Anti-Putin Camp in Moscow Not Legalized

Opposition lawmakers in Moscow failed on Thursday to legalize a resilient opposition camp in the city’s center that faces pressure from city authorities and law enforcement.

Members of the district council in the Presnensky District proposed to sanction the opposition to hold a festival dubbed Summer of Freedom on Tverskoi Boulevard between May 17 and September 1.

But the vote fell through on Thursday after heated discussion due to lack of a quorum.

Three opposition lawmakers were prevented from attending the vote by the authorities on various pretexts, Radio Liberty reported former district head Alexander Krasnov as saying.

The camp was established on Chistoprudny Boulevard on May 9 after two days of police cracking down on opposition gatherings in downtown Moscow in the wake of President Vladimir Putin’s inauguration.

On Tuesday, the authorities expelled the camp – which attracted between several dozens and several thousand protesters, depending on the time of the day – citing complaints from seven residents in the neighborhood.

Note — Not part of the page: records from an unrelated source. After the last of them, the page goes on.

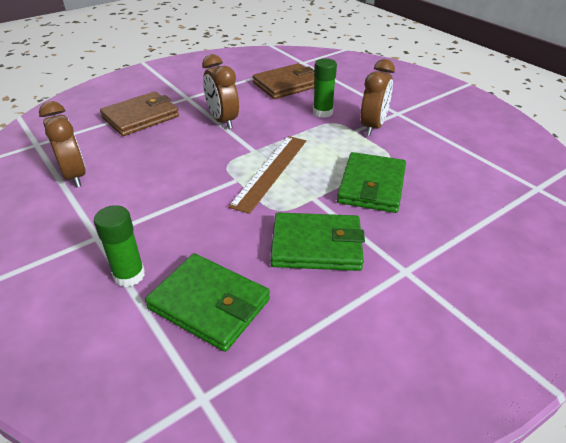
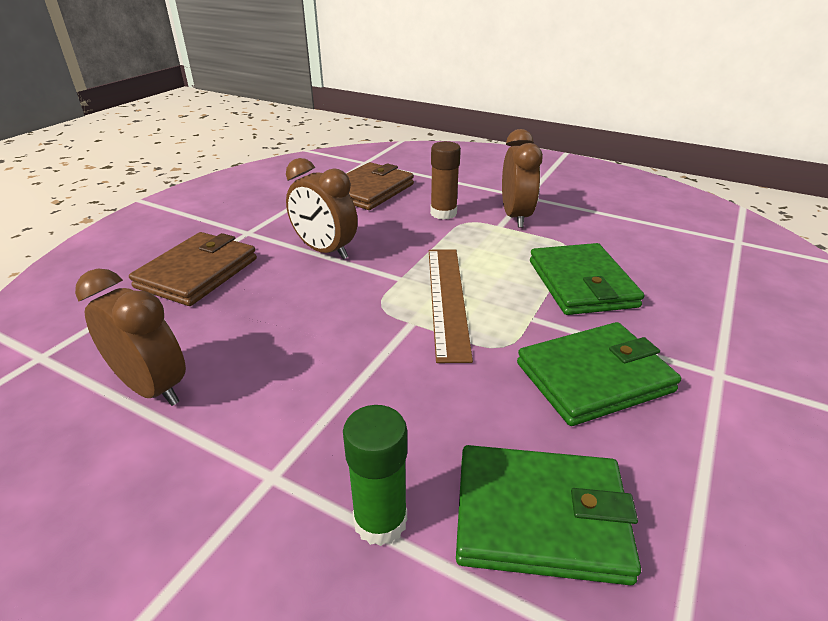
camera: 25 degrees left, 5 degrees down
green glue stick [313,58,337,118] -> brown glue stick [430,141,461,220]

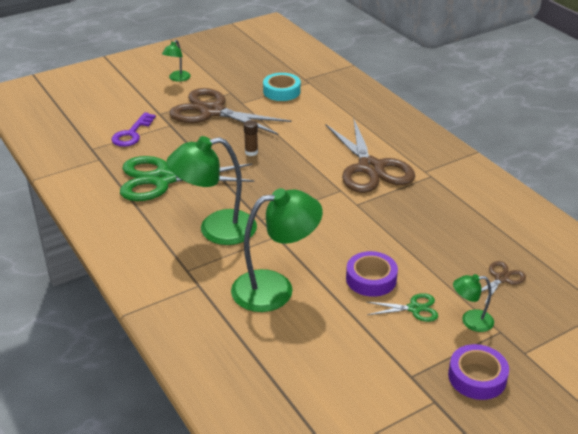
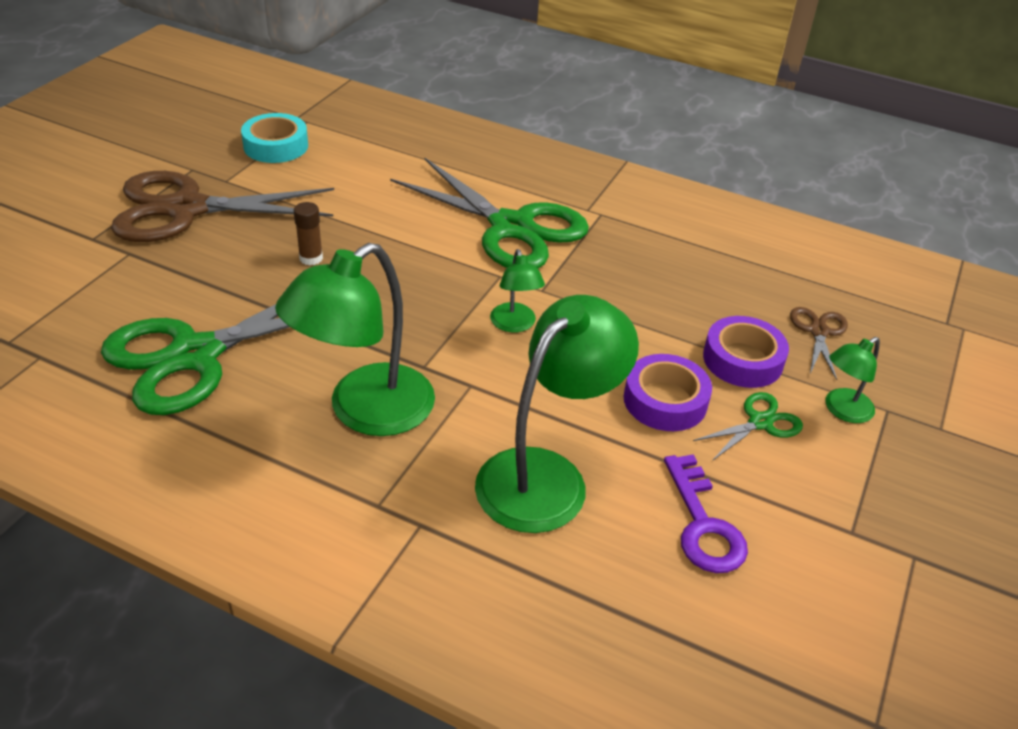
camera: 35 degrees left, 5 degrees up
purple key [111,112,156,147] -> purple key moved to [664,454,748,573]
green lamp [162,40,191,82] -> green lamp moved to [490,249,545,332]
brown scissors [325,118,415,193] -> green scissors [390,158,589,269]
purple tape [448,344,509,400] -> purple tape moved to [703,316,789,388]

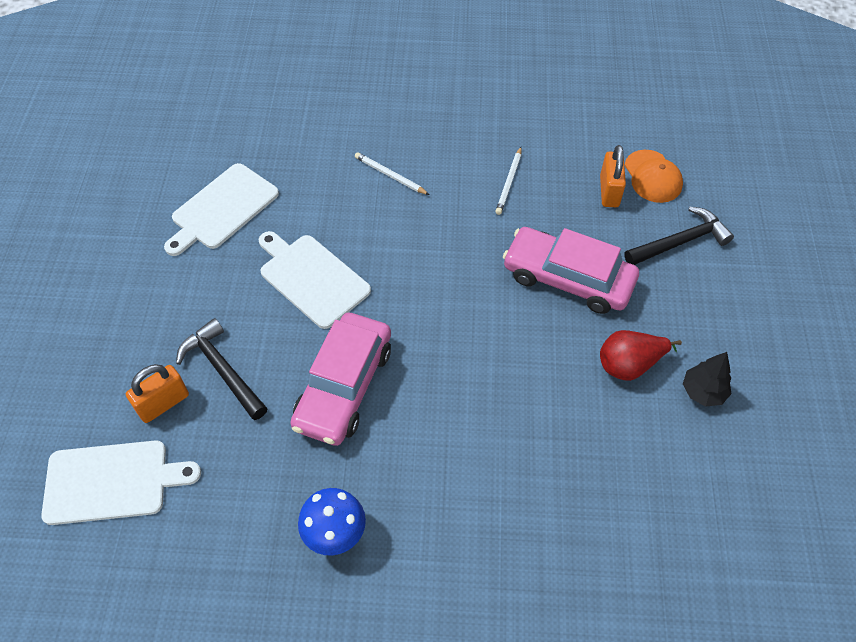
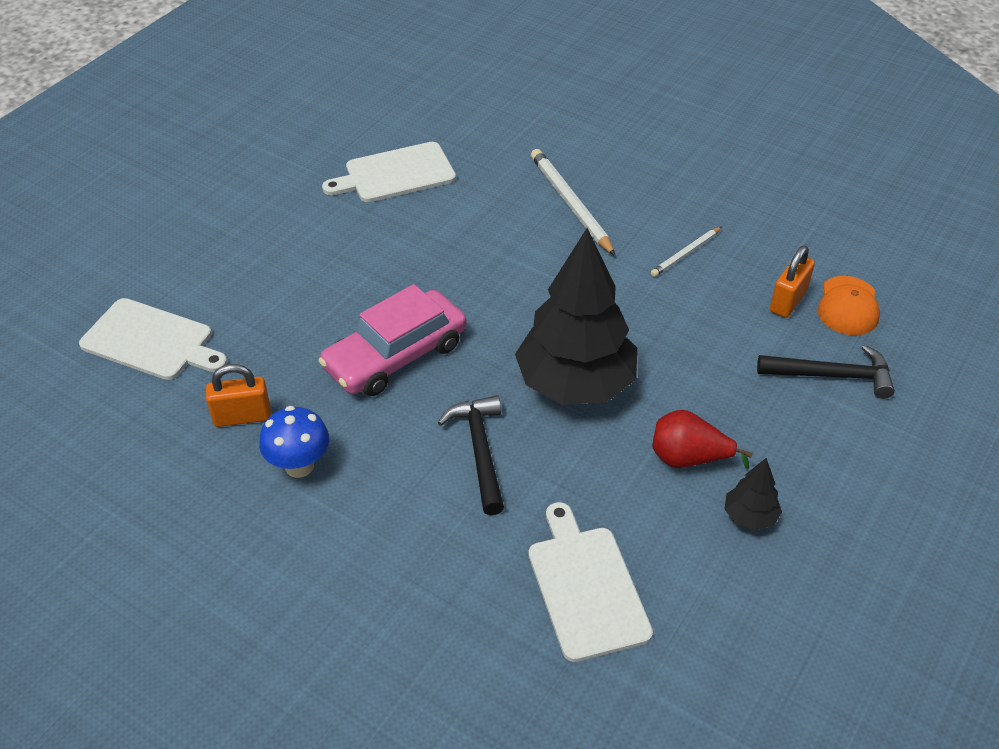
camera: 30 degrees right, 10 degrees down
orange padlock [126,364,189,423] -> orange padlock moved to [206,364,271,427]
black hammer [176,318,267,420] -> black hammer moved to [438,395,504,515]
white cutting board [259,231,371,329] -> white cutting board moved to [529,502,653,662]
white pencil [355,152,429,195] -> white pencil [531,149,616,256], size x1.75
pink car [503,227,639,314] -> none
none -> black tree [515,228,637,405]

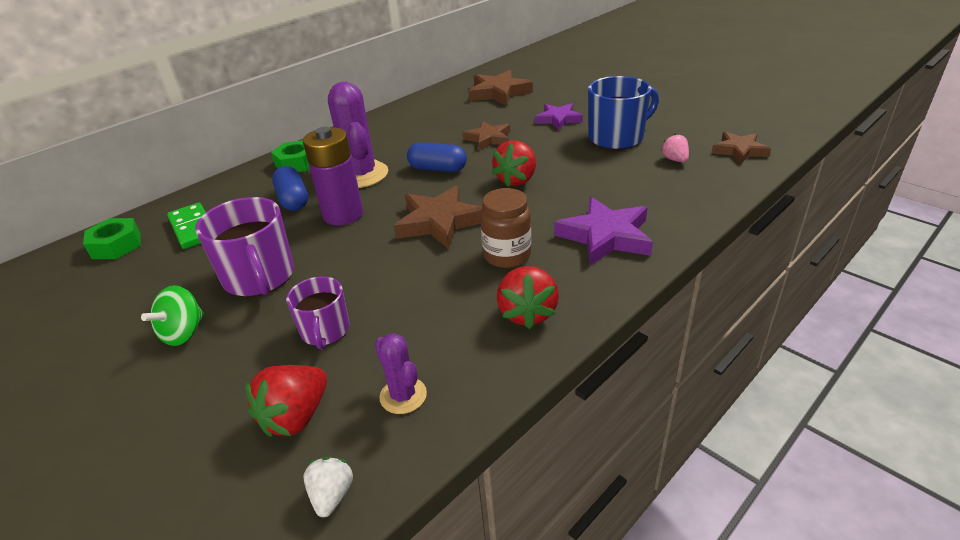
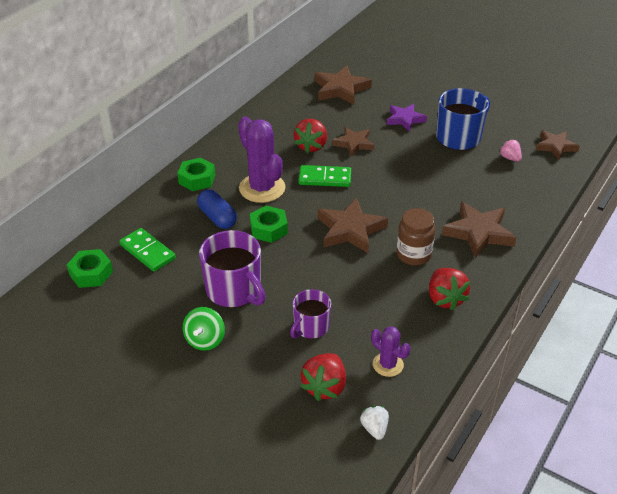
camera: 15 degrees left, 5 degrees up
purple mug [286,276,350,350] -> purple mug turned 60 degrees clockwise [290,289,331,339]
purple battery [303,127,363,226] -> green nut [250,206,288,243]
blue capsule [407,142,467,172] -> green domino [299,165,351,187]
red strawberry [492,140,536,187] -> red strawberry moved to [294,119,327,154]
purple star [554,197,653,266] -> brown star [442,202,517,258]

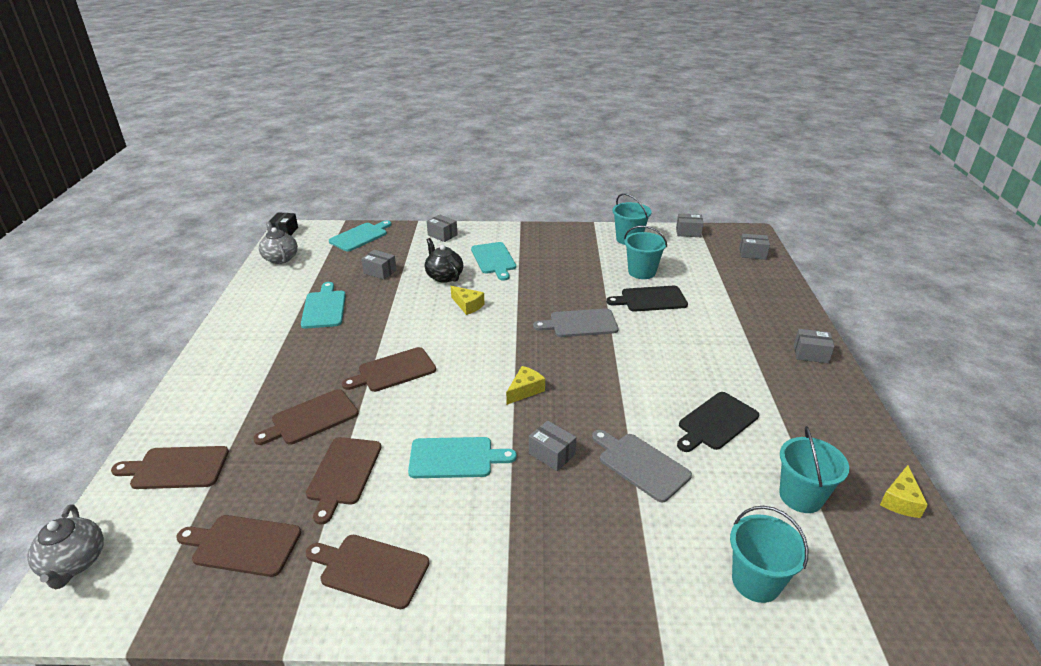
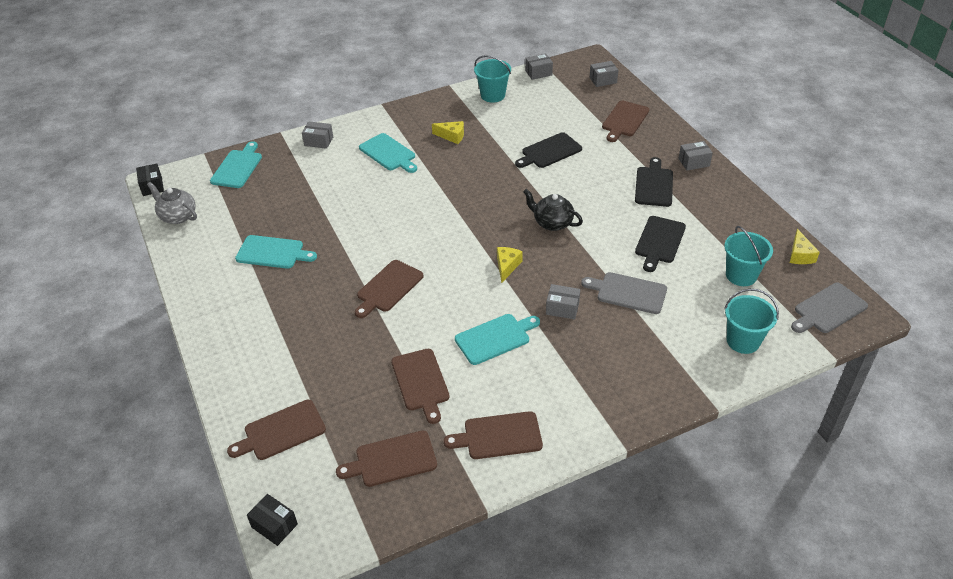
camera: 25 degrees left, 10 degrees up
grey teapot [27,504,104,590] -> black box [247,494,298,546]
brown cutting board [253,389,358,445] -> brown cutting board moved to [602,101,649,142]
turquoise cutting board [301,282,346,329] -> turquoise cutting board turned 135 degrees clockwise [235,235,317,269]
grey box [361,250,396,280] -> none
black teapot [425,238,463,283] -> black teapot moved to [523,189,583,231]
yellow cheese [451,286,484,315] -> yellow cheese moved to [432,121,464,144]
grey cutting board [533,308,619,337] -> grey cutting board moved to [791,283,868,333]
turquoise bucket [624,226,667,279] -> none
none -> black cutting board [635,157,673,207]

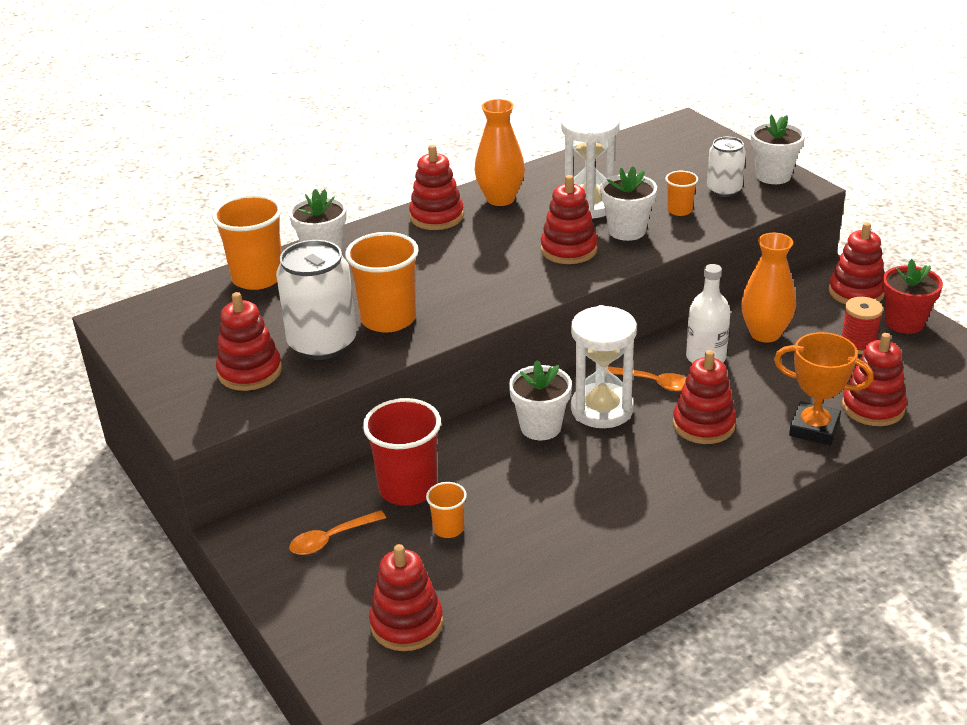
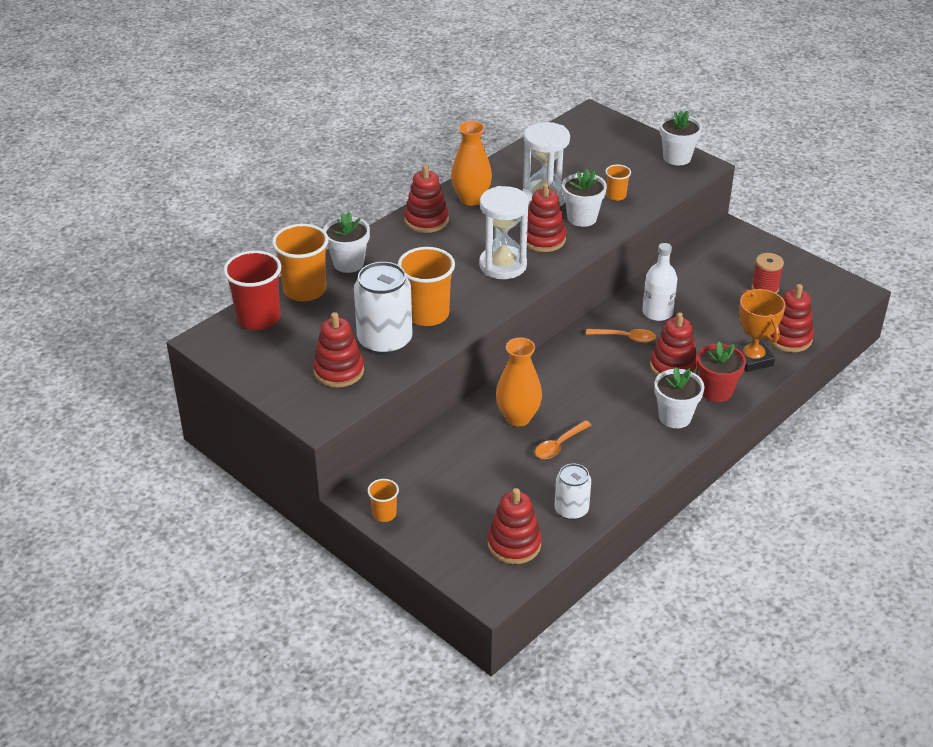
camera: 15 degrees left, 5 degrees up
orange spoon [289,510,386,555] -> orange spoon moved to [535,420,591,459]
red cup [363,398,441,506] -> red cup moved to [223,251,281,330]
orange cup [426,482,467,538] -> orange cup moved to [367,479,399,522]
white flower pot [509,360,572,440] -> white flower pot moved to [654,367,704,428]
white hourglass [571,305,637,428] -> white hourglass moved to [479,186,529,279]
white can [707,137,746,197] -> white can moved to [555,464,591,520]
orange vase [741,233,796,342] -> orange vase moved to [496,338,542,427]
orange trophy [774,332,874,445] -> orange trophy turned 60 degrees clockwise [735,289,786,372]
red stacking toy [829,222,885,304] -> none
red flower pot [882,259,943,334] -> red flower pot moved to [697,341,746,402]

However, the protesters took the camp to Kudrinskaya Square, where they managed to secure a foothold despite a police crackdown that resulted in some 20 arrests on late Wednesday.

Activists accused police of stealing their food and moneybox with some 200,000 rubles ($6,400). Police denied theft allegations and said the protesters, who established an improvised buffet, did not have the right to distribute food in the streets.

Mass anti-Putin protests have been ongoing in Moscow since December. Tensions flared at a May 6 rally, which saw protesters clash with police, who briefly detained 650 people, according to rights activists’ figures.

The latest protest, a mass promenade across city boulevards last Sunday organized by several prominent writers and poets, attracted between 2,000 according to police reports and 20,000 according to the organizers’ estimates. Police did not intervene with the event despite it being unsanctioned.

Moscow’s artists and musicians are planning their own unsanctioned mass walks in the coming days, starting Saturday. The Prosecutor General’s Office said on Thursday such walks could lead to crime and slapped one of the organizers, curator Yury Samodurov, with a warning.